Texto fornecido:
++++
Pelas regras atuais, não há limite para o valor dessas emendas e não é possível identificar o parlamentar que solicitou os gastos. Esse dinheiro também não é dividido igualmente entre os deputados e senadores, o que fere o princípio da impessoalidade.
Até 2019, as emendas de relator eram usadas para correções pontuais no orçamento, com valores bem menores. Contudo, a partir do Orçamento de 2020, o Congresso aprovou alterações no padrão da sua execução e criou uma rubrica específica para esses recursos. Com isso, o montante saltou para uma previsão de R$ 30 bilhões nos últimos anos.
Segundo o projeto aprovado, o valor das emendas de relator não poderá ultrapassar a soma das chamadas emendas individuais e de bancada. Em 2021, essas emendas foram, respectivamente, de R$ 9,6 bilhões e R$ 7,3 bilhões. Se valesse para esse ano, o teto para as emendas de relator seria de R$ 16,9 bilhões – valor que, de fato, corresponde à dotação atual deste tipo de recurso.
Inicialmente, o Orçamento deste ano previa um montante de R$ 29 bilhões para as emendas de relator. Contudo, após acordo com a equipe econômica, esse valor foi reduzido.
Para o próximo ano, se os valores forem mantidos segundo a previsão enviada pelo governo, o teto será de R$ 16,2 bilhões.
Na avaliação de técnicos do Congresso, o limite é muito elevado e coloca muitos poderes nas mãos de uma única pessoa – o relator-geral do Orçamento.
Segundo esses especialistas, o parecer presume que as emendas de relator são mais importantes que as duas emendas impositivas juntas. Um valor razoável, para os técnicos, seria, por exemplo, metade das emendas individuais ou de bancada – portanto, entre R$ 3,5 bilhões e R$ 4,5 bilhões.
++++
Entradas de dados:

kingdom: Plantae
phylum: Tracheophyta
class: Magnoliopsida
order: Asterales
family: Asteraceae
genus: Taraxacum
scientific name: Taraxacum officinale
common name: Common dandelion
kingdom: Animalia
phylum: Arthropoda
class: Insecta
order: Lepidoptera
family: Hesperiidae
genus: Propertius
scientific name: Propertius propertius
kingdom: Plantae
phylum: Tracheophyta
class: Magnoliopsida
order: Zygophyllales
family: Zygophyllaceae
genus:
++++
Requisito 1: Imprima, sem qualquer alteração, o trecho do texto sobre as emendas de relator que começa nas palavras "Até 2019, as" e termina após "tipo de recurso.".
Requisito 2: Reescreva as linhas da listagem desde a que contém "common name: Common dandelion" até o fim da listagem, trocando "kingdom" por "reino" e deixando todo o resto igual. Apresente somente essas linhas.
O texto e a listagem provêm de fontes distintas.

Resposta esperada 1:
Até 2019, as emendas de relator eram usadas para correções pontuais no orçamento, com valores bem menores. Contudo, a partir do Orçamento de 2020, o Congresso aprovou alterações no padrão da sua execução e criou uma rubrica específica para esses recursos. Com isso, o montante saltou para uma previsão de R$ 30 bilhões nos últimos anos.
Segundo o projeto aprovado, o valor das emendas de relator não poderá ultrapassar a soma das chamadas emendas individuais e de bancada. Em 2021, essas emendas foram, respectivamente, de R$ 9,6 bilhões e R$ 7,3 bilhões. Se valesse para esse ano, o teto para as emendas de relator seria de R$ 16,9 bilhões – valor que, de fato, corresponde à dotação atual deste tipo de recurso.

Resposta esperada 2:
common name: Common dandelion
reino: Animalia
phylum: Arthropoda
class: Insecta
order: Lepidoptera
family: Hesperiidae
genus: Propertius
scientific name: Propertius propertius
reino: Plantae
phylum: Tracheophyta
class: Magnoliopsida
order: Zygophyllales
family: Zygophyllaceae
genus:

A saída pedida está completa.